# Feed



## aapholz (Jul 7, 2016)

At what age do I switch my babies from Starter to Grower, from Grower to Layer or All Flock, and when can I begin adding treats (best fruits and veggies for my kiddos, ones to avoid?) and oyster shell to their diet? They're only 2 weeks old currently.


----------



## Nm156 (May 16, 2015)

Most people say to switch to layer when they start laying.I personally start mine on a 2.5% calcium pre-lay formula at 16 weeks.
NUTRENA All Flock is recommended at 7 weeks.
Purina flock raiser can be fed at any age.
Oyster shell should be available free choice starting at 15-16 weeks.


----------



## aapholz (Jul 7, 2016)

Thank you Nm


----------



## robin416 (Sep 8, 2013)

What she said. I never used layer, I put them all on a 20% grower/flocker raiser/flight conditioner/all flock (all the different names for 20%) and left them with free choice calcium.


----------



## seminole wind (Aug 22, 2015)

Yes but I was told to feed chick starter until you get an egg or about 16 weeks. If I have left over feed, I mix it in with the adult food. I don't Gove treats until thy are 12 weeks because they all need their nutrition.

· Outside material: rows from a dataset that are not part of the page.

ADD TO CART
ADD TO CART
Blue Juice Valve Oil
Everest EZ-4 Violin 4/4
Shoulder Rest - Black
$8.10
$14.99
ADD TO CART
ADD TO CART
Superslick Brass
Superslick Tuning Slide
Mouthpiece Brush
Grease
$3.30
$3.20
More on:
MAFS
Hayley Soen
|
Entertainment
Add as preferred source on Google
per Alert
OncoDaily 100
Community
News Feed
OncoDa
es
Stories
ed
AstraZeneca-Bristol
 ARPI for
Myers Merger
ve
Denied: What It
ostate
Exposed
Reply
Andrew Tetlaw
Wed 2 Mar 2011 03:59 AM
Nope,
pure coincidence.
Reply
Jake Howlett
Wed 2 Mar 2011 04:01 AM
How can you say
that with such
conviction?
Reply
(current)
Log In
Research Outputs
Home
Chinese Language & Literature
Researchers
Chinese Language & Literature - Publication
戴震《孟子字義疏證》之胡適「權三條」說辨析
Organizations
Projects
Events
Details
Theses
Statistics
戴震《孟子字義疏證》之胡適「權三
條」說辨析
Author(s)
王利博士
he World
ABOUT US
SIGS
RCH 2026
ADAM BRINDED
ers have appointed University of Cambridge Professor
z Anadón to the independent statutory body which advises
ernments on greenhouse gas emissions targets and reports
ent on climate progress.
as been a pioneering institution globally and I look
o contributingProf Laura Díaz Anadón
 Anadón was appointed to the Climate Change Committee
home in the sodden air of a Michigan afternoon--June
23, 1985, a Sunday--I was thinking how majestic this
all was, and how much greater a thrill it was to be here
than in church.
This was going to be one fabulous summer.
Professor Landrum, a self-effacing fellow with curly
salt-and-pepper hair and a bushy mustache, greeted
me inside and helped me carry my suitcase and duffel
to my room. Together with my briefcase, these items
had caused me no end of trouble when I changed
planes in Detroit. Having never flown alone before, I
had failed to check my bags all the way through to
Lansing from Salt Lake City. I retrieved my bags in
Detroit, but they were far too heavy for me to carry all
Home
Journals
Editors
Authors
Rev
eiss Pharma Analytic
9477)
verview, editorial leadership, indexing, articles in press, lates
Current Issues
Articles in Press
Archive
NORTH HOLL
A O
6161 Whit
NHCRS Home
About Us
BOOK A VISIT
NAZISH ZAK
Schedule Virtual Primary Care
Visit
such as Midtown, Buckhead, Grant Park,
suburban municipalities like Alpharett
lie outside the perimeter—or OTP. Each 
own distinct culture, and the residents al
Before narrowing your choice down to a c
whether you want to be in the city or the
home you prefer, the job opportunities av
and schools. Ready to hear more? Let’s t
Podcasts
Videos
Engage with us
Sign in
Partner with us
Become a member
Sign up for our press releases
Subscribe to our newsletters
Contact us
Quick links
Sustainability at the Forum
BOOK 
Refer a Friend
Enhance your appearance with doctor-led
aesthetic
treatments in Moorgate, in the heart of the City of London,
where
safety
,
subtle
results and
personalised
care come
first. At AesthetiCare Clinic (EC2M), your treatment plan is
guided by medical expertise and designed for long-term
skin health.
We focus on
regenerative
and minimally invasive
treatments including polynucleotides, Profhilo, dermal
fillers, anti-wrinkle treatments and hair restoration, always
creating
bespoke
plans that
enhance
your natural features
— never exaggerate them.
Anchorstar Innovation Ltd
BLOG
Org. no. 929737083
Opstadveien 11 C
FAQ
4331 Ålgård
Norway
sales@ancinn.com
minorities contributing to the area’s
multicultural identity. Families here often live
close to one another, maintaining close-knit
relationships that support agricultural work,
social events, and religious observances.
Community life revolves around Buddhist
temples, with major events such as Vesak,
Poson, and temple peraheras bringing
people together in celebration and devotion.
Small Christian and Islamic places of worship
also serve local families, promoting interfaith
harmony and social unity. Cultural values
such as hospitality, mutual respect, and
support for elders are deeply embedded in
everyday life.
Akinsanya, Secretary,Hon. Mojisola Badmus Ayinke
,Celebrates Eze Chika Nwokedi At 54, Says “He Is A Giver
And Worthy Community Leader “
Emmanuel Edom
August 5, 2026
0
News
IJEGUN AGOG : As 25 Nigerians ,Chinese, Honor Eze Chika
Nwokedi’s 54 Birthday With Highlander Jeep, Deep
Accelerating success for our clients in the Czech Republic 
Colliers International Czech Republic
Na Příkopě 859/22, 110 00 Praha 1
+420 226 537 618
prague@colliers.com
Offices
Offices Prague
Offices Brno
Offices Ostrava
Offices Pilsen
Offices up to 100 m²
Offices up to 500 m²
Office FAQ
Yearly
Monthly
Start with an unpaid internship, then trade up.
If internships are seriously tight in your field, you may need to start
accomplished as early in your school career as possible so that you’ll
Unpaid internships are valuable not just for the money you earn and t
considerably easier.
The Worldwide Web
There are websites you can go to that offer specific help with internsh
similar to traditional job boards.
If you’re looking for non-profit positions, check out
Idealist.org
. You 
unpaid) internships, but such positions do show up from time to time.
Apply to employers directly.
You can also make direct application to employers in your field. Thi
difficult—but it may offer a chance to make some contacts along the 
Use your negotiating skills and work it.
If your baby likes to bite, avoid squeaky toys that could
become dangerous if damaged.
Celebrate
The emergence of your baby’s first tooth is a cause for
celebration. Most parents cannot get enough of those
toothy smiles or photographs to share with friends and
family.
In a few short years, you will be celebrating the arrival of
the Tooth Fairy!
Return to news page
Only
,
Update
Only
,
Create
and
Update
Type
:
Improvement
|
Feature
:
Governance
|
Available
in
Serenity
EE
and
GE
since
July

I trick them into believing that wet mash is a treat and they think it's the greatest.


----------



## Nm156 (May 16, 2015)

It's all about the Medullary cavity.If extra calcium isn't giving they suck it out of their Medullary cavity/bone to lay that egg.

Medullary bone is a special bone tissue forming on the endosteal surface of the medullary cavity in the bones of female birds prior to and during egg-laying to serve as a calcium reservoir for building the hard eggshell. 
http://www.nature.com/articles/srep06253


----------